• [Your instructions]: Copy the listing from its beginning through the line holding "lady wearing shirt", with both ends included. Leave out the pictures.

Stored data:
####
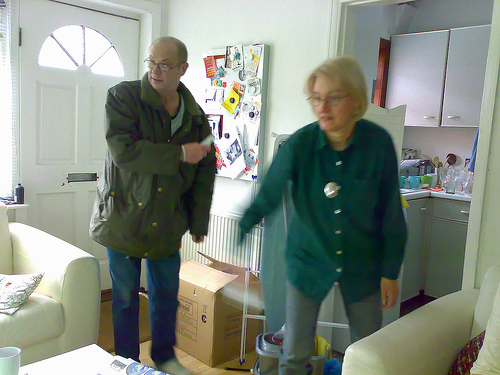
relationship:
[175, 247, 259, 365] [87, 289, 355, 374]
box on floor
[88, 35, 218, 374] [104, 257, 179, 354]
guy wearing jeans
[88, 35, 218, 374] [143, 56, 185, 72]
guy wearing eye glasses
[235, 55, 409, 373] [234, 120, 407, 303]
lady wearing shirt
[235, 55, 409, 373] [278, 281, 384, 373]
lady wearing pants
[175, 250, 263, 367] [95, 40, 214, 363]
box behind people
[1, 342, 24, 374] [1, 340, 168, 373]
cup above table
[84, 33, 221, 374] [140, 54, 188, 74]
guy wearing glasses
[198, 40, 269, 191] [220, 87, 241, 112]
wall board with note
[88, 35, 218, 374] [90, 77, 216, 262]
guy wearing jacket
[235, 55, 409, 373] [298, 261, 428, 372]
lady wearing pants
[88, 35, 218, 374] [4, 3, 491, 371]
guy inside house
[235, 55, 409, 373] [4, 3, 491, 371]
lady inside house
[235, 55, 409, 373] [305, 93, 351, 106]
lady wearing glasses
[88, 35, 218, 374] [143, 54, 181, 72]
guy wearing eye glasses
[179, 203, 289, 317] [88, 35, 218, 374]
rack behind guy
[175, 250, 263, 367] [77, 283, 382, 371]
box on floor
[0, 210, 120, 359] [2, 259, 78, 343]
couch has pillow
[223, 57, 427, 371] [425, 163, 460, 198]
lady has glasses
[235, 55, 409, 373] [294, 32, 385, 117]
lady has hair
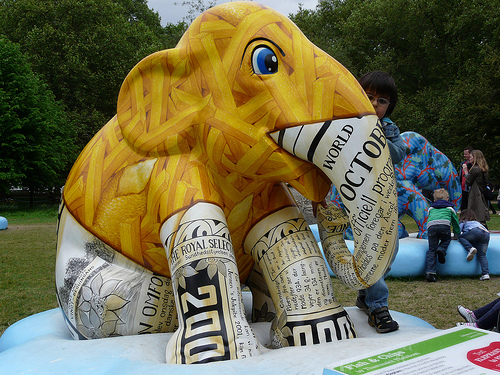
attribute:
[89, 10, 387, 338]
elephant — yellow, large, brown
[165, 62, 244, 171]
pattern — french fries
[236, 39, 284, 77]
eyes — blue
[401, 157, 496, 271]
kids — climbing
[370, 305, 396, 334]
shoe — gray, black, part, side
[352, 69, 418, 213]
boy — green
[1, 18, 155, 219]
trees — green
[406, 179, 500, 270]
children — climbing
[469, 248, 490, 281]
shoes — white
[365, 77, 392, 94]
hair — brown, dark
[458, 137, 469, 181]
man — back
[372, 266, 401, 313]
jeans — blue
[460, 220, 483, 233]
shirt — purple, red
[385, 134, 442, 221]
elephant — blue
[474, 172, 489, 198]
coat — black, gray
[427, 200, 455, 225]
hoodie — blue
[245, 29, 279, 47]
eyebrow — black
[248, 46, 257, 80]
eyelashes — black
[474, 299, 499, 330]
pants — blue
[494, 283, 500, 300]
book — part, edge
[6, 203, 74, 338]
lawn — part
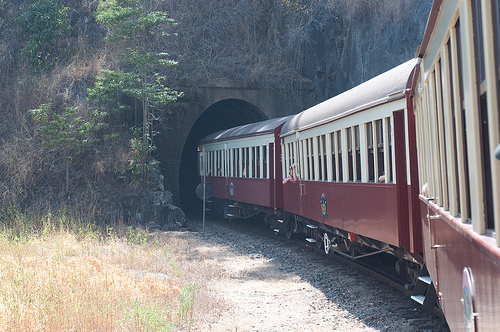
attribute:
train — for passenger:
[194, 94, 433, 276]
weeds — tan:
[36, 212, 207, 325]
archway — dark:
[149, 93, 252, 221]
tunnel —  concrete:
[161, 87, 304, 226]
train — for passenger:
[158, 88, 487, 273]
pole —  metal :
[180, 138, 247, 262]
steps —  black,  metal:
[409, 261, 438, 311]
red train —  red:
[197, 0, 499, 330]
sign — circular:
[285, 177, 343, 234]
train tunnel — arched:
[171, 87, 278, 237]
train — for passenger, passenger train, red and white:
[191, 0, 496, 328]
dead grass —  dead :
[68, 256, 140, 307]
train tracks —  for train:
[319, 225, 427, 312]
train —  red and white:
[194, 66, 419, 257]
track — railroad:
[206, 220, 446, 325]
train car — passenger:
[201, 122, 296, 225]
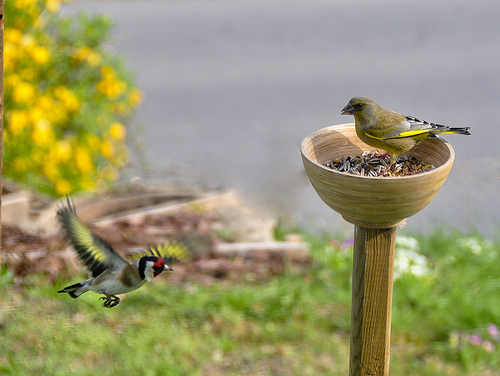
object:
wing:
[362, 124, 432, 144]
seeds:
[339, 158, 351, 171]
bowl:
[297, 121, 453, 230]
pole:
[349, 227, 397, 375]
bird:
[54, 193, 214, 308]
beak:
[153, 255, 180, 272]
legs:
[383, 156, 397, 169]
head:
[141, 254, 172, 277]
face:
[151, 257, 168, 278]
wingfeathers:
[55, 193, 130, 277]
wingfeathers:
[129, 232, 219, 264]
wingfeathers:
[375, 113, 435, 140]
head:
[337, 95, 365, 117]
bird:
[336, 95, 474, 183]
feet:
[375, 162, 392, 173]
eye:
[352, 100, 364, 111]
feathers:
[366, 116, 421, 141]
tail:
####
• [Answer to the problem]:
relationship:
[175, 247, 259, 365] [87, 289, 355, 374]
box on floor
[88, 35, 218, 374] [104, 257, 179, 354]
guy wearing jeans
[88, 35, 218, 374] [143, 56, 185, 72]
guy wearing eye glasses
[235, 55, 409, 373] [234, 120, 407, 303]
lady wearing shirt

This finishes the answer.